Text for analysis:
== Segment start ==
Introduction


I came to Steinbeck rather late in life as a result of reading The Grapes of Wrath followed by an extended visit to a relative in California which gave me the opportunity to explore Steinbeck territory — not only Salinas and Monterey, where he spent his early years and which provided the backgound to so much of his writing, but also Corral de Tierra, background to East of Eden, and Jolon, thought to be the inspiration for To A God Unknown.

Well aware of my position as an ingenue  I sought help from the staff at the Steinbeck Center in Salinas on current scholarship, books and topics of interest, and discovered that Roy Simmonds seemed to be the only Englishman working  in the field. On my return I set myself to explore the rest of Steinbeck’s output, leading to an attempt to come to grips with Steinbeck’s approach to religion in general and to Christianity and his use of biblical texts in particular (‘Rumour of God’), followed by my first excursion into print with Steinbeck’s ‘View of God’ in the Expository Times (March 2001), a more precise study covering some of the same ground from a different angle.


Research and Objective

Subsequent visits to California enabled further opportunities for research at San José and Stanford Universities, with much help and encouragement from Susan Shillinglaw, Director of the National Steinbeck Centre (seen above). With a lifetime of biblical and theological studies behind me and and the sudden, unexpected and unplanned joy of finding and exploring Steinbeck, two of many points grabbed my attention. 

First, the connection between Steinbeck’s emphasis on the relationship between  the individual and the community which rang bells for me of H Wheeler Robinson, a Baptist Oxford Old Testament professor who in the 1930s had wrestled with similar issues in the Old Testament, leading to my first contribution to Steinbeck Studies (March 2004).
== Segment end ==
Entries provided:
== Segment start ==
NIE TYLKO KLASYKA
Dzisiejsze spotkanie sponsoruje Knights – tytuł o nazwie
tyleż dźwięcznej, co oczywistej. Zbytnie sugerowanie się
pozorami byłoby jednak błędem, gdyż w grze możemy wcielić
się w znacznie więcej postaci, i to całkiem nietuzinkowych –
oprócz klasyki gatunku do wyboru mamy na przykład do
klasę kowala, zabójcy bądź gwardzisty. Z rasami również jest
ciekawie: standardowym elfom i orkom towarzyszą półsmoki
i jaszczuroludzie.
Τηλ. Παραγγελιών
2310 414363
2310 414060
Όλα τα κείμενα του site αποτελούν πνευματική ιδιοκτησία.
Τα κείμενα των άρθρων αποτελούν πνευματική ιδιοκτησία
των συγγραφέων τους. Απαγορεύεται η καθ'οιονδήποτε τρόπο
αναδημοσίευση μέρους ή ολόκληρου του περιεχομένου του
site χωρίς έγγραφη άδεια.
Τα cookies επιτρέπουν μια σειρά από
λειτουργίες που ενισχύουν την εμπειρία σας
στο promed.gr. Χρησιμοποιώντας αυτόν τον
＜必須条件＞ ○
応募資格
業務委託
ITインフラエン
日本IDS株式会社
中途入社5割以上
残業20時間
== Segment end ==
== Segment start ==
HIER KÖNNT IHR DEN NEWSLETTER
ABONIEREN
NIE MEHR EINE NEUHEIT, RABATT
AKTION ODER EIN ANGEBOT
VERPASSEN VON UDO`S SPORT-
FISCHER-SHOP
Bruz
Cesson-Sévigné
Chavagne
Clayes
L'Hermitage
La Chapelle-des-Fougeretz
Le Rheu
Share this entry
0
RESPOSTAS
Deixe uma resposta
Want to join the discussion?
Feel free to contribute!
== Segment end ==
Can you reproduce, word for word, the passage of the Steinbeck text from "Research and Objective" up to and including "to Steinbeck Studies (March 2004)."?

Solution below:
Research and Objective

Subsequent visits to California enabled further opportunities for research at San José and Stanford Universities, with much help and encouragement from Susan Shillinglaw, Director of the National Steinbeck Centre (seen above). With a lifetime of biblical and theological studies behind me and and the sudden, unexpected and unplanned joy of finding and exploring Steinbeck, two of many points grabbed my attention. 

First, the connection between Steinbeck’s emphasis on the relationship between  the individual and the community which rang bells for me of H Wheeler Robinson, a Baptist Oxford Old Testament professor who in the 1930s had wrestled with similar issues in the Old Testament, leading to my first contribution to Steinbeck Studies (March 2004).